He told the Sunday Times : ” I was experimenting for good.
“Could I have known?
“Marijuana has been around for hundreds of years, its effects are well known and you cannot kill yourself with it.
“You can kill yourself with the synthetics.”
Huffman recalled to the Washington Post the first time he heard about the drugs.
A German blogger, had sent him a news article describing a new drug one man had smoked – it was called Spice.
He said: “I thought it was sort of hilarious at the time.
“Then I started hearing about some of the bad results, and I thought, ‘Hmm, I guess someone opened Pandora’s box.’ ”
Huffman’s compounds laid some of the first groundwork for a scourge of cheaply made, mass-produced synthetic drugs although the most recent examples are not copies of his work but a development of it.
Now 84, father-of-four Huffman lives in the Smoky Mountains of North Carolina, in America.

* _INFORMATION SHOWN_:
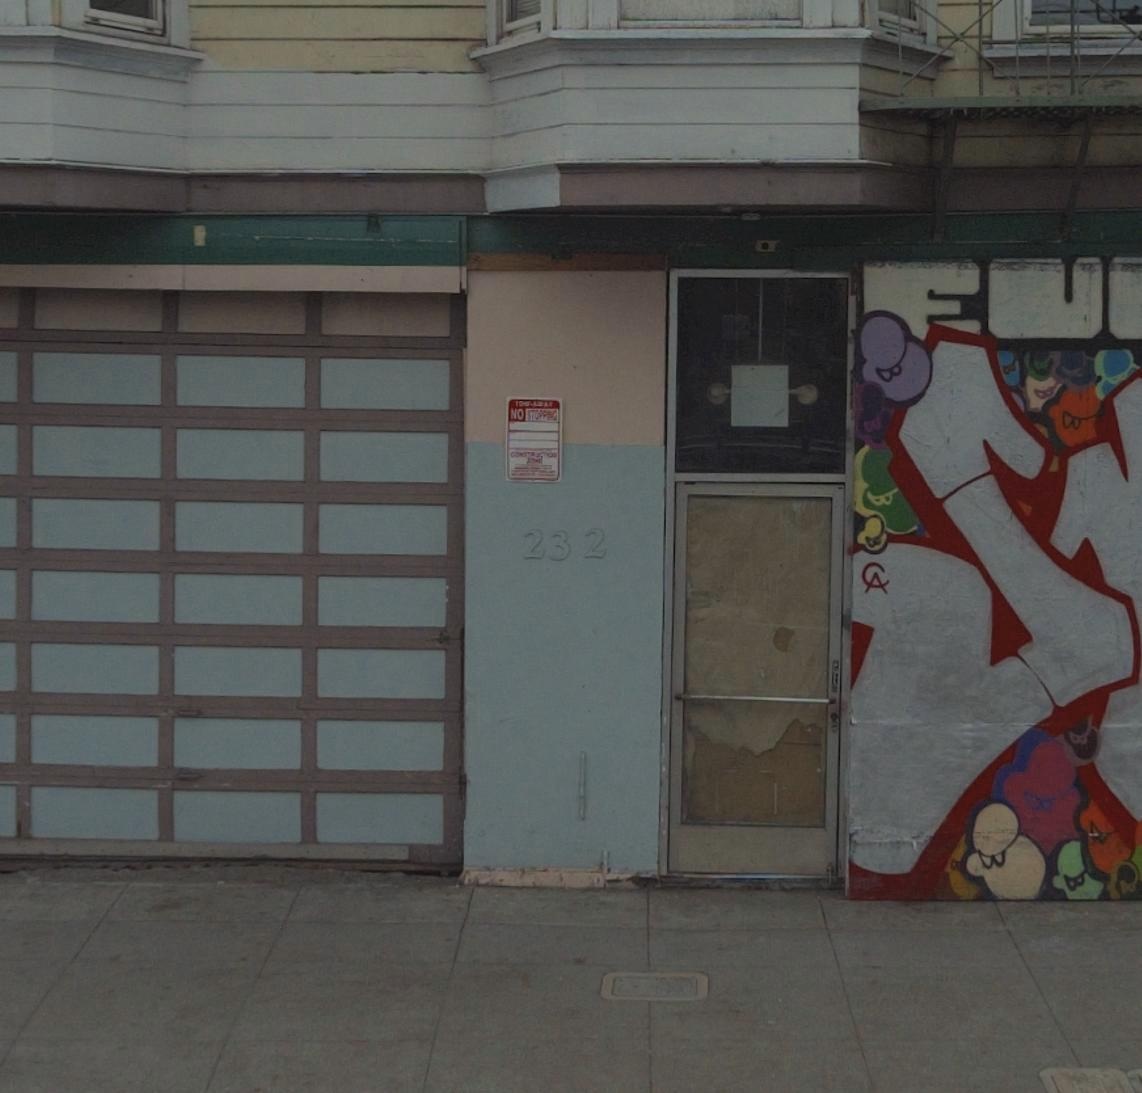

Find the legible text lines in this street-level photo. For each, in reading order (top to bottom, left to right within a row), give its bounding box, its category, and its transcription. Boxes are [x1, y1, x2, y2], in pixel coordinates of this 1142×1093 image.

* _REQUIRED TASKS_:
1. Please translate this sentence from the article about Huffman's synthetic drugs into Spanish: "Marijuana has been around for hundreds of years, its effects are well known and you cannot kill yourself with it."
2. Name every geographic place mentioned in the article about Huffman's synthetic drugs.
3. Give a continuation of the article about Huffman's synthetic drugs, starting after its final sentence.

* _TASK-BY-TASK ANSWERS_:
1. La marihuana existe desde hace cientos de años, sus efectos son bien conocidos y no puedes matarte con ella.

2. the Smoky Mountains, North Carolina, America

3.
He leads a quiet life and does not welcome the notoriety his discoveries led to.
His phone numbers are listed under his wife’s name and strangers who call his laboratories at Clemson University are told he doesn’t return messages.
“I don’t want pest calls,” he said.
“I get a number of them that are nut calls.
“You know, ‘Why did you make the compound that murdered my son?’ and this sort of stuff.
“I’ve had e-mails like that.
“There’s a reason I’m so difficult to reach.”
Asked what the solution to the crisis could be he said: “What they should do now is the synthetic compounds should be made vigorously illegal and marijuana should be legalised.”